**PROBLEMS TO SOLVE:**
**a.** Answer these about the passage on moral compromise below, marking each answer (i), (ii), (iii) to match:
(i) Who is quoted on the three marks of a moral revolution, and how is he described?
(ii) What is the second mark of a moral revolution?
(iii) Which area is named as a leading one where moral compromise can be seen?
**b.** Summarize the passage on moral compromise below in two sentences.
**c.** Carry on the passage on moral compromise below, starting right after its final sentence.

The second error is moral compromise, and that's probably where our minds go right away, or, on the most, on the front of it. We're in the midst of moral compromise, and we've said this here, this quote there's three marks of a moral revolution that we're in right. One mark is that what is universally condemned is now celebrated. The second mark is what was universally celebrated is now condemned. And the third mark of a moral revolution is those who refuse to celebrate are condemned, and so you can just take that for what it's worth. That's from Theo Hobson. He's a British theologian and he talks about church and the secularism and how it's affecting where we are. We're in this moral revolution and we can point to sexuality as a leading area where we see moral compromise and how it represents these marks of the moral revolution. But what about ourselves? These marks of the moral revolution? But what about ourselves? Do we linger too long on social media posts? Do we compromise in the way which we watch, what we watch on our streaming devices? Do we have too many drinks just because it really doesn't matter? So that is the second era, moral compromise.

**AVAILABLE DATA:**
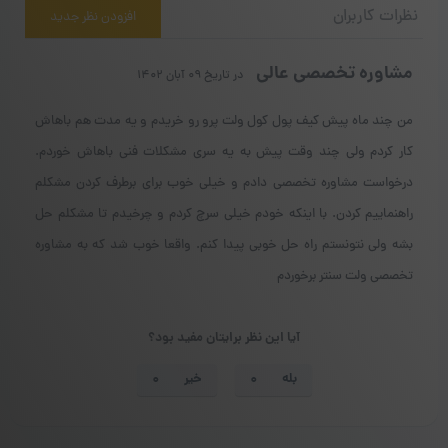
نظرات کاربران
افزودن نظر جدید
مشاوره تخصصی عالی
در تاریخ ۰۹ آبان ۱۴۰۲
من چند ماه پیش کیف پول کول ولت پرو رو خریدم و یه مدت هم باهاش
کار کردم ولی چند وقت پیش به یه سری مشکلات فنی باهاش خوردم.
درخواست مشاوره تخصصی دادم و خیلی خوب برای برطرف کردن مشکلم
راهنماییم کردن. با اینکه خودم خیلی سرچ کردم و چرخیدم تا مشکلم حل
بشه ولی نتونستم راه حل خوبی پیدا کنم. واقعا خوب شد که به مشاوره
تخصصی ولت سنتر برخوردم
آیا این نظر برایتان مفید بود؟
بله
خیر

**RESPONSES PER TASK:**
**a.**
(i) Theo Hobson, a British theologian who talks about the church and secularism.
(ii) What was universally celebrated is now condemned.
(iii) Sexuality.

**b.** Moral compromise is the second error, and we are in a moral revolution marked by celebrating what was once condemned, condemning what was once celebrated, and condemning those who refuse to celebrate, a description credited to British theologian Theo Hobson. Sexuality is pointed to as a leading area of such compromise, but listeners are also asked whether they compromise themselves through social media, what they stream, or drinking too much.

**c.**
Speaker 2:

The third era is the leadership compromise within the church, and this is the failure within. We see this in so many different ways. It's actually quite sad that the bride of Christ is marred in this way by the failure of leaders. That's actually why we favor here. The polity of our church is a plurality of leaders. There is a group of men, a session, that is to lead our church and we regularly, in that session, we hold out a culture of repentance and reconciliation instead of a culture of hiding. We are representatives of you all. We are not above you all. You are allowed to look in, you're allowed to ask us questions, you are allowed to see who we are. So, indeed, we live in a time of compromise. We live in a time where we are broken, where we are marred, where we are unholy.

Speaker 2:

But what Leviticus holds out to us in chapters eight, nine and 10? Here it holds out a different path, a path of consecration for consummation with our ultimate lover, jesus. Chapter nine it shows the inauguration of worship for God's people, with. The outcome is what? Aaron and Moses are able to come into the tent of meeting and the people all see the glory of God. There is communion. Now, after the fall, they are consecrated with the presence with God. So what is consecration?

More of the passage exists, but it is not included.